When a hospital system has several similarly sized facilities near each other, there's little reason to duplicate back-office functions, health care consultants said. And, as insurers and the government promote standardization to achieve better quality care, centralization could funnel directives more quickly through the system.

"Business in general is constantly pushing to say, 'How do we get the most value?'" said ­Susanna Krentz, a senior principal at the nonprofit Nobilis Center for Health Innovation near Chicago. "Health care systems are doing the same thing."

Change never occurs without discomfort.

"Whatever strategy the corporation adopts, it has to be consistent with the corporate culture," said Donald Davis, a managing director at TriBrook Group Ltd., a health care consulting firm in suburban Chicago. "Culture eats strategy for lunch."

Krentz and Davis said hospital systems around the country are trying to figure out the right balance of centralization and independence.

"There's no one right answer," Krentz said.

She points out the calculation might be quite different for BJC. It has hospitals ranging from a large academic medical center, Barnes-Jewish Hospital in the Central West End, to the 22-bed Clay County Community Hospital in Flora, Ill.

BJC's chief executive, Steve Lipstein, agrees. BJC corporate sets priorities and determines how progress will be measured. All of the hospitals use the same clinical-performance and patient-satisfaction scorecards, for example. But Lipstein said BJC's hospitals have considerable autonomy in implementing the objectives.

And, while Lipstein said it's important to manage costs and prevent duplication, he thinks physicians should be given the tools and equipment they feel is necessary to do their best.

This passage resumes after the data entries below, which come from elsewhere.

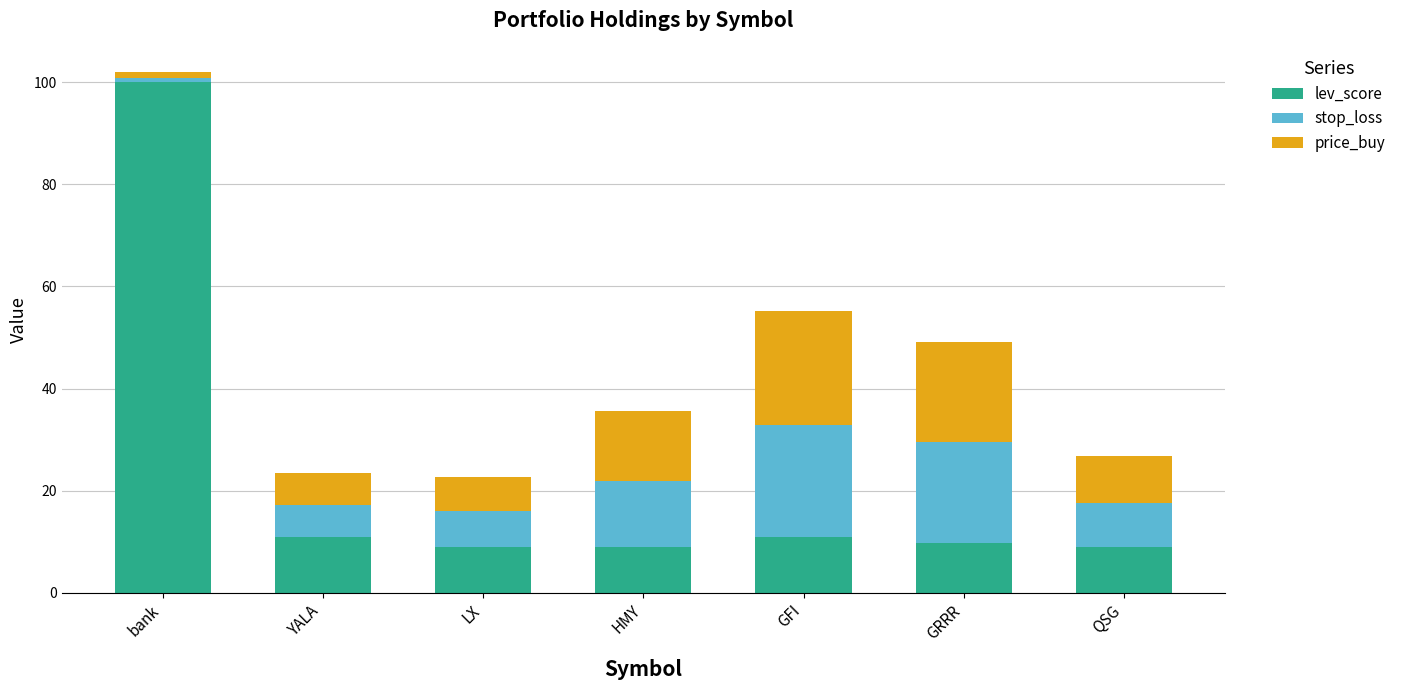

At which category is the sum across all series the highest?

bank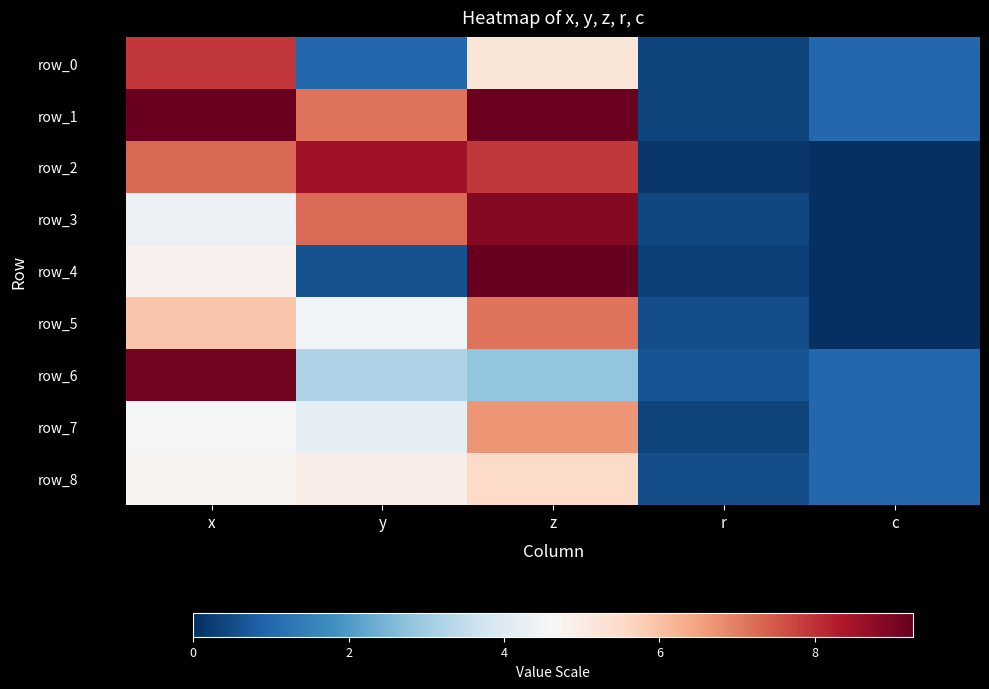

What is the maximum value for row_6?

9.1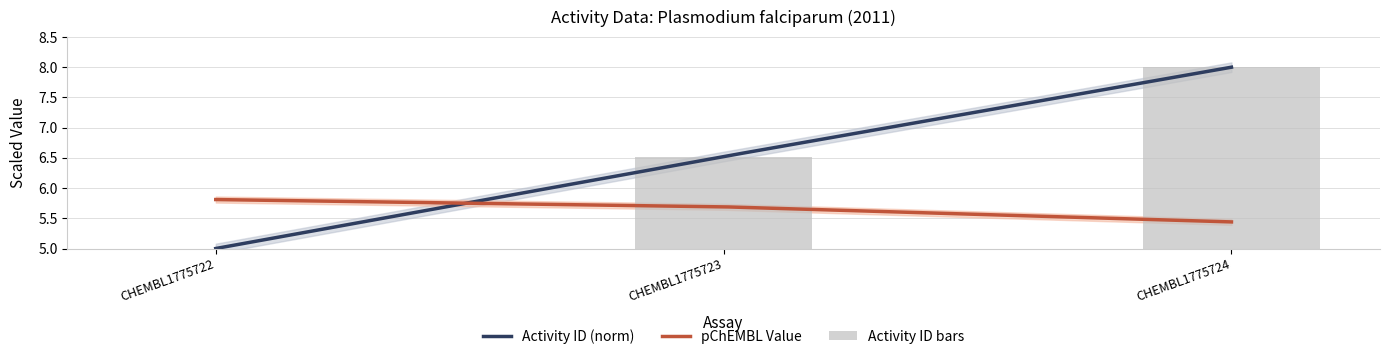

Rank the categories by value from highest to lowest.

CHEMBL1775724, CHEMBL1775723, CHEMBL1775722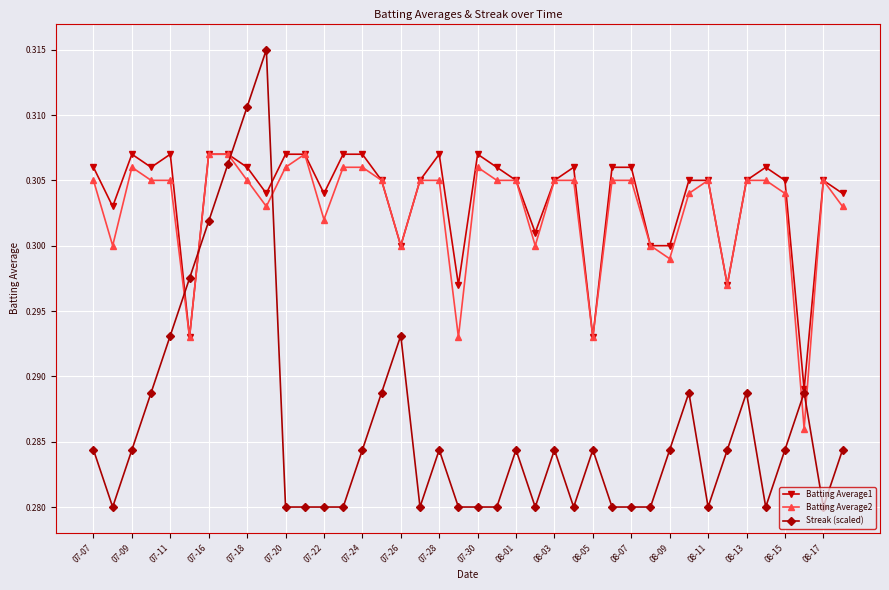

Which series has the widest spread of values?

Streak (scaled)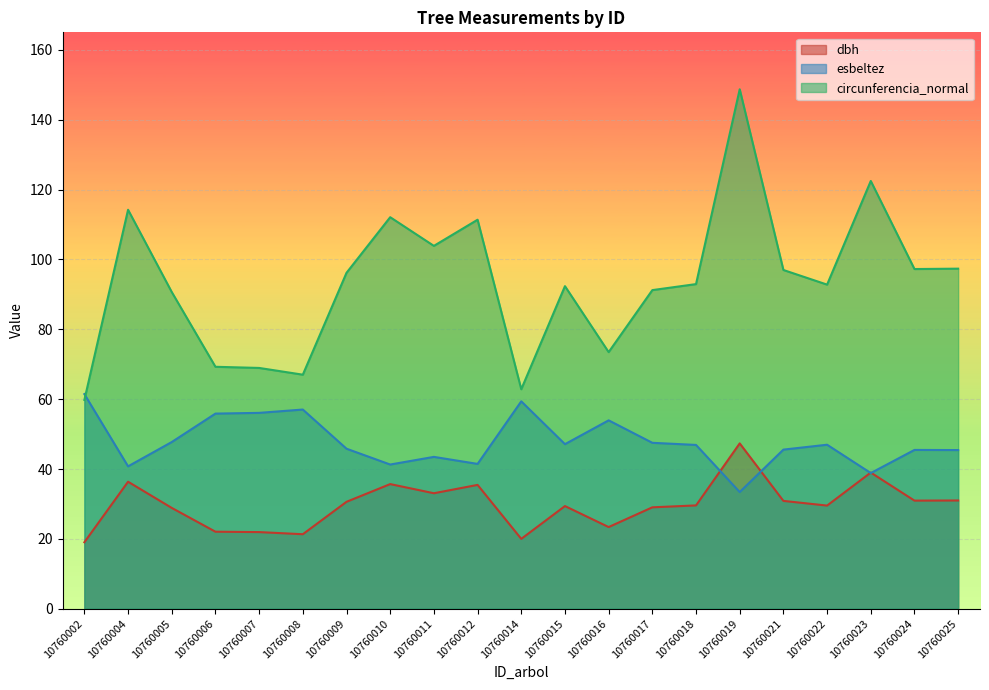

Which category has the highest value in the dbh series?

10760019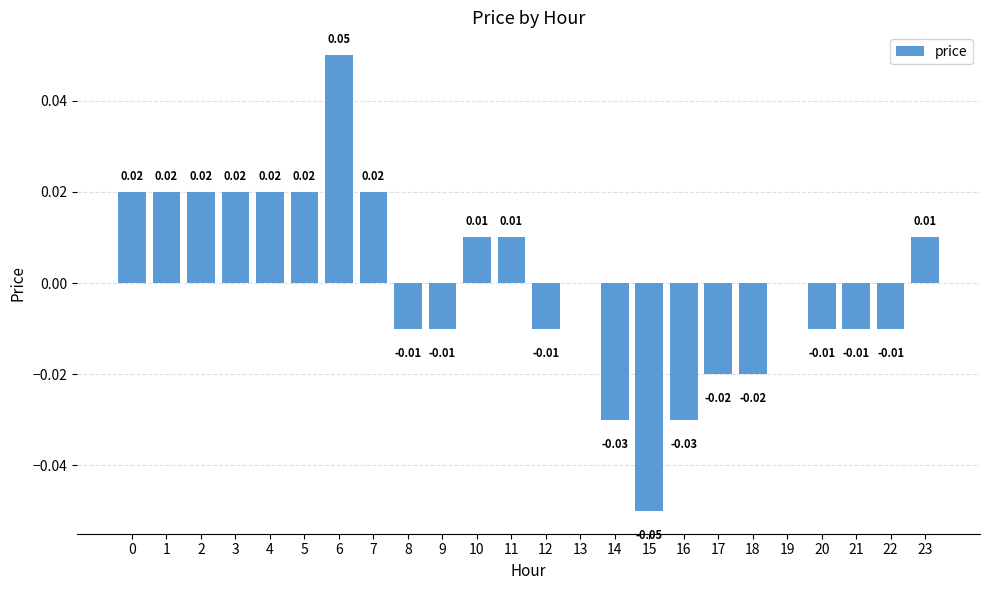

What is the greatest value displayed?

0.1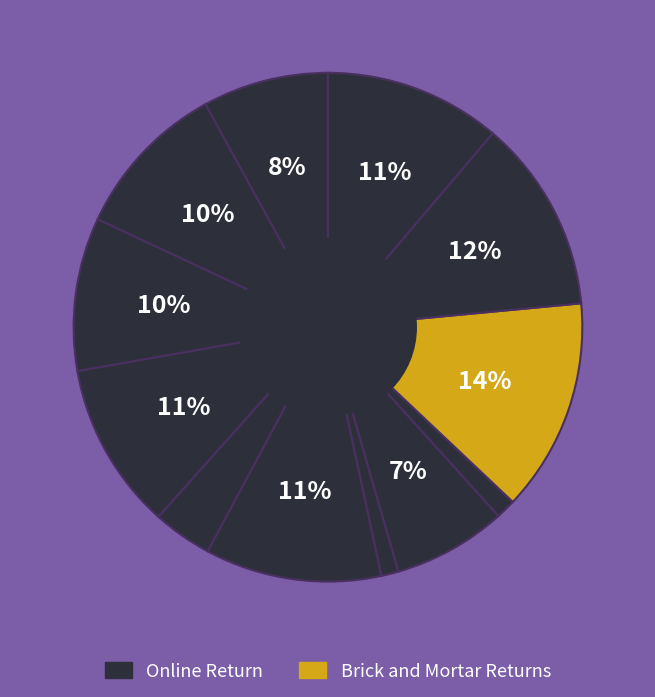

Count the number of slices in the pie.

12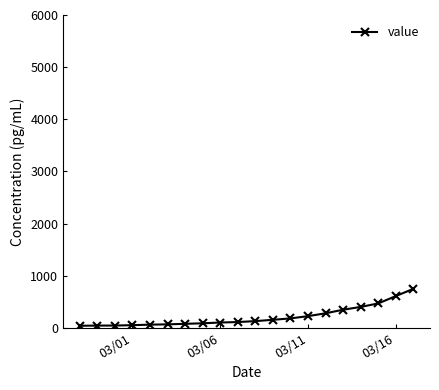

What is the maximum value shown in the chart?

749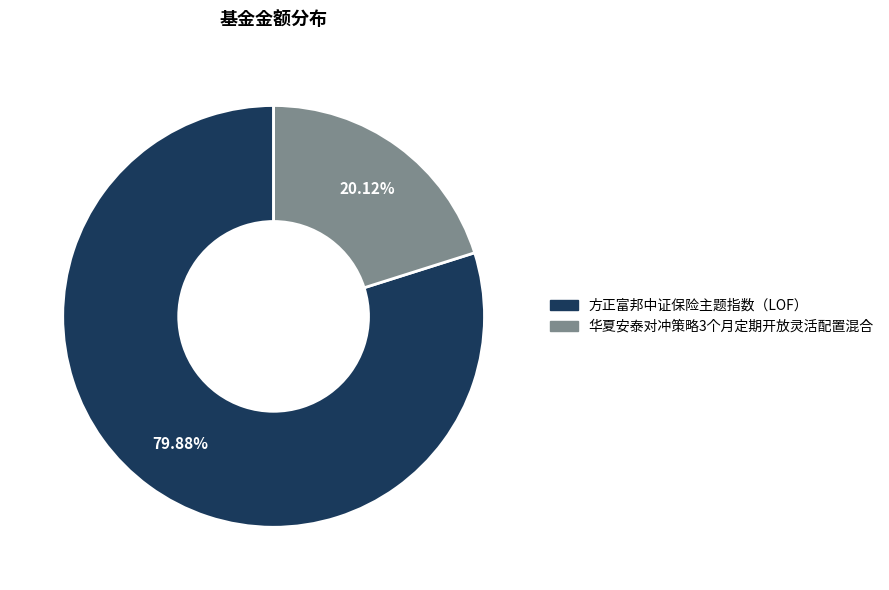

Combined, do 方正富邦中证保险主题指数（LOF） and 华夏安泰对冲策略3个月定期开放灵活配置混合 account for over 50%?

Yes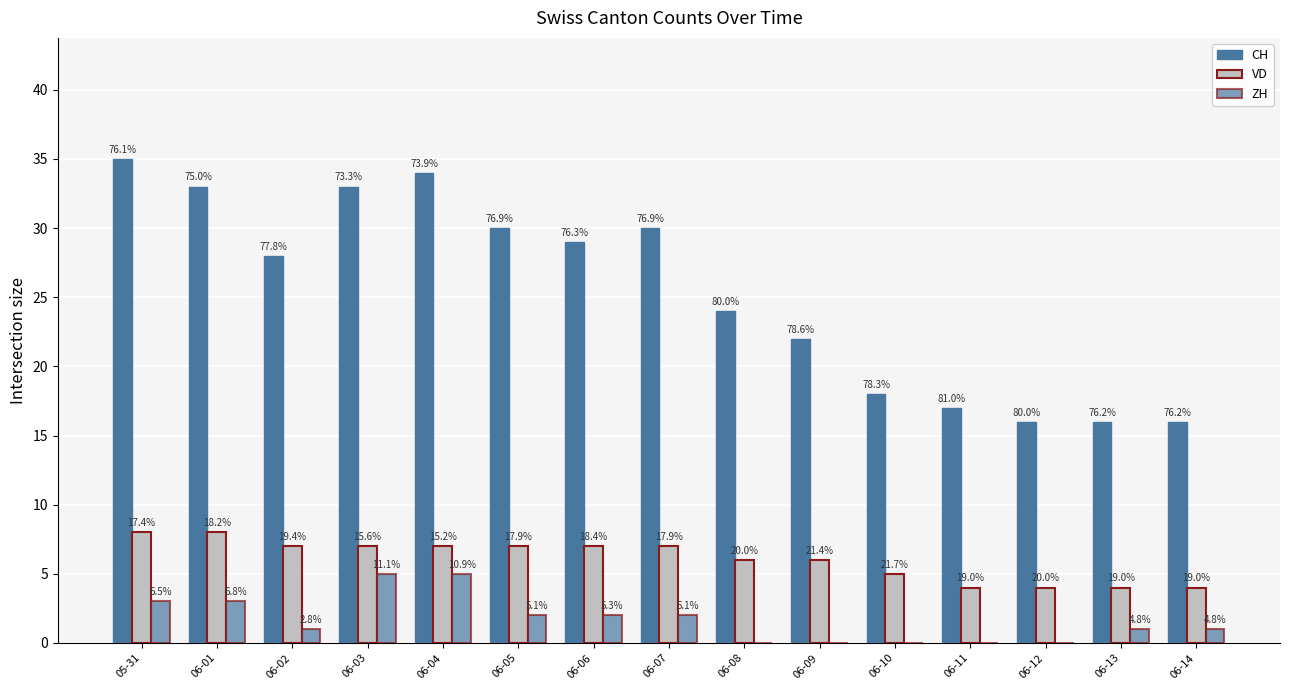

At which label does VD reach its peak?

05-31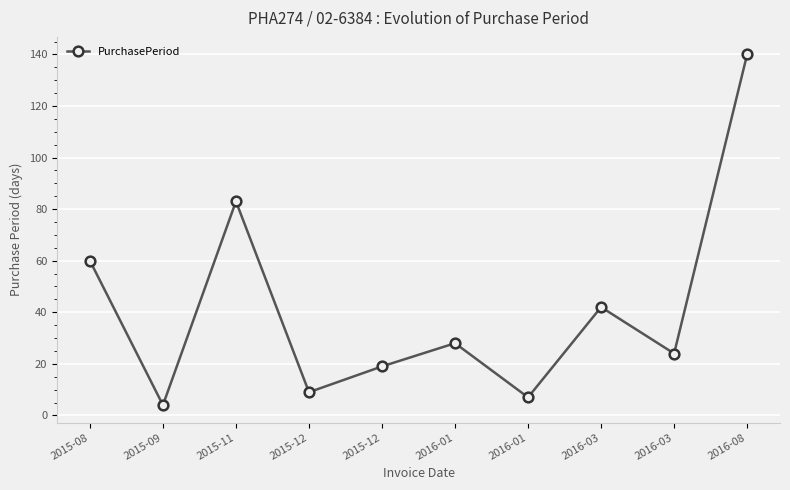

What is the maximum value shown in the chart?

140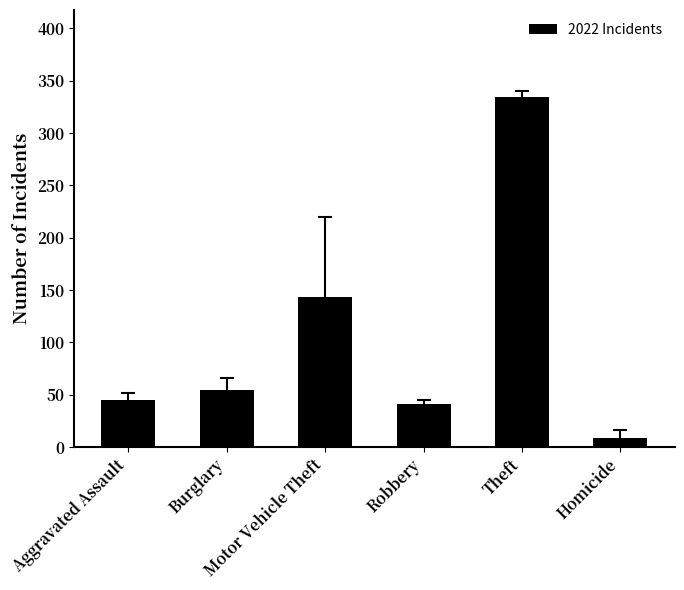

Count the number of categories in the chart.

6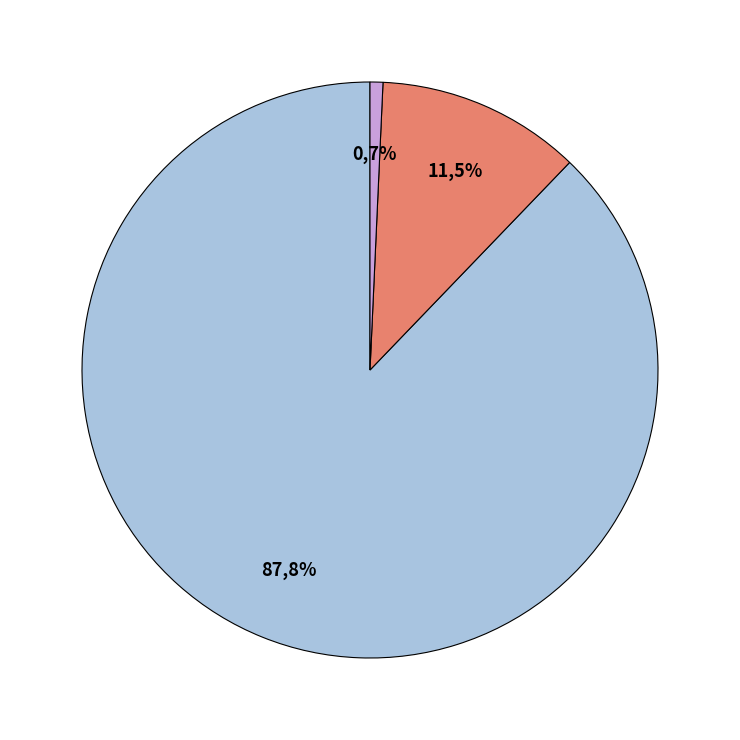

To the nearest percent, what is the combined percentage of countCurrent and count?

89%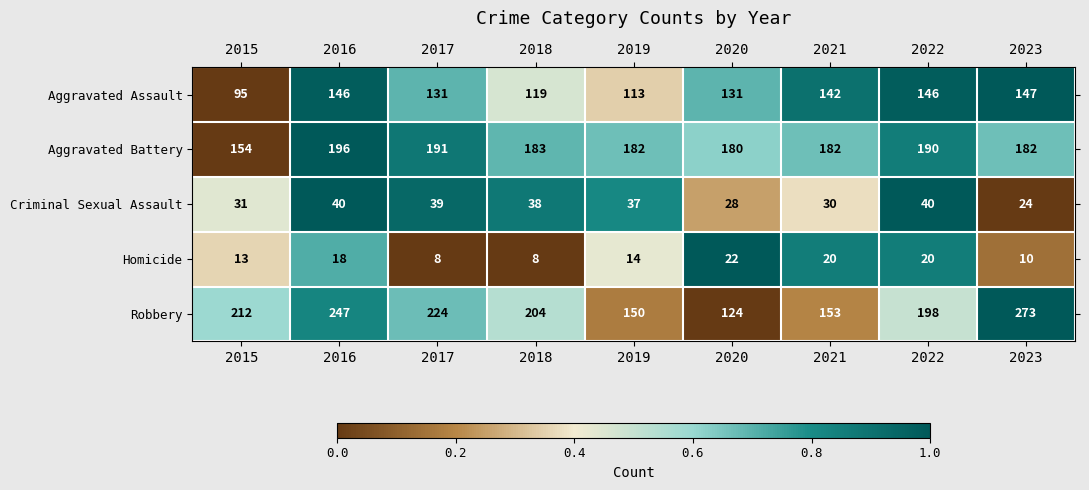

What is the maximum value shown in the chart?

273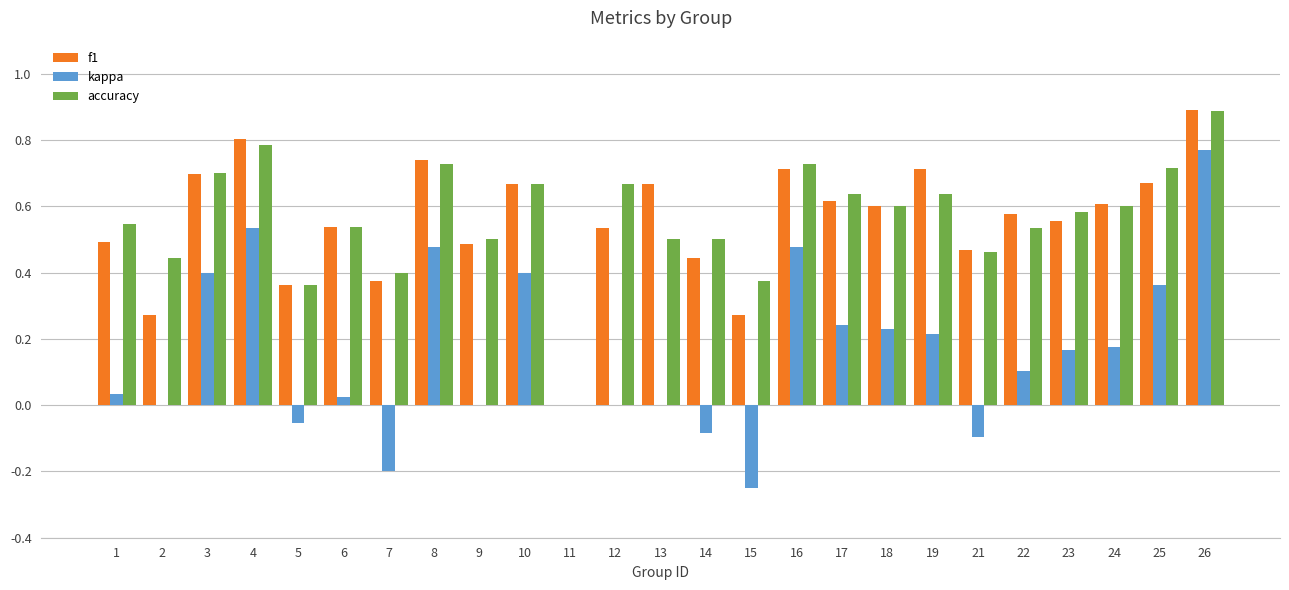

What is the sum of the f1 values at 19 and 9?

1.2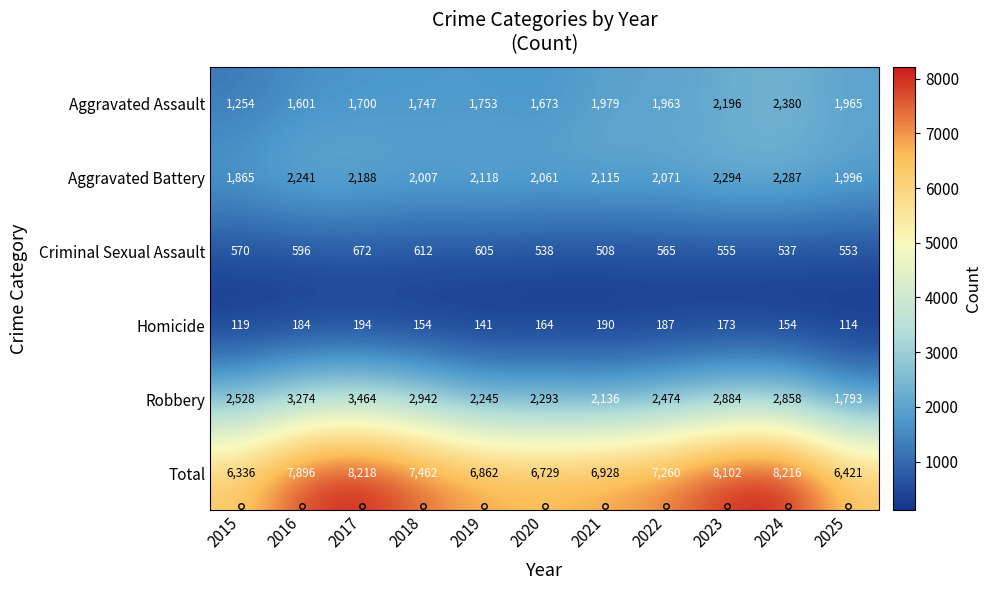

What value does the Homicide series have at 2024, to the nearest 10?

150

On a side note, not all of this year's hospital layoffs have been the result of strategic change.

Some — including about 45 positions at SSM's St. Mary's Health Center in Richmond Heights and 25 at its DePaul Health Center in Bridgeton — stem from the hospitals seeing fewer patients than they expected.

Citing similar declines in patient volumes, Missouri Baptist Medical Center, BJC's outpost in Town and Country, said last week that it was laying off about 40 people, mostly administrative staff and managers.

Hospitals are facing increasing pressure to improve care while cutting costs. Quality directives from managed-care companies and the government are coming with slight, if any, increases in payment. And lately, some hospitals are seeing fewer patients.

It's not clear exactly what's driving the trend, but here's a possibility: As health plans raise the patients' portion of their medical bills and more families have fewer dollars to spend, some might be holding off on care. Meanwhile, outpatient and testing services continue to grow, sending more patients out of the hospital for care.

Though hospital finances might see leaner years ahead, hold off on the bake sales. Most of our area hospitals have built up healthy reserves in recent years. Indeed, difficult conditions might force them to ready themselves for the next generation of health care.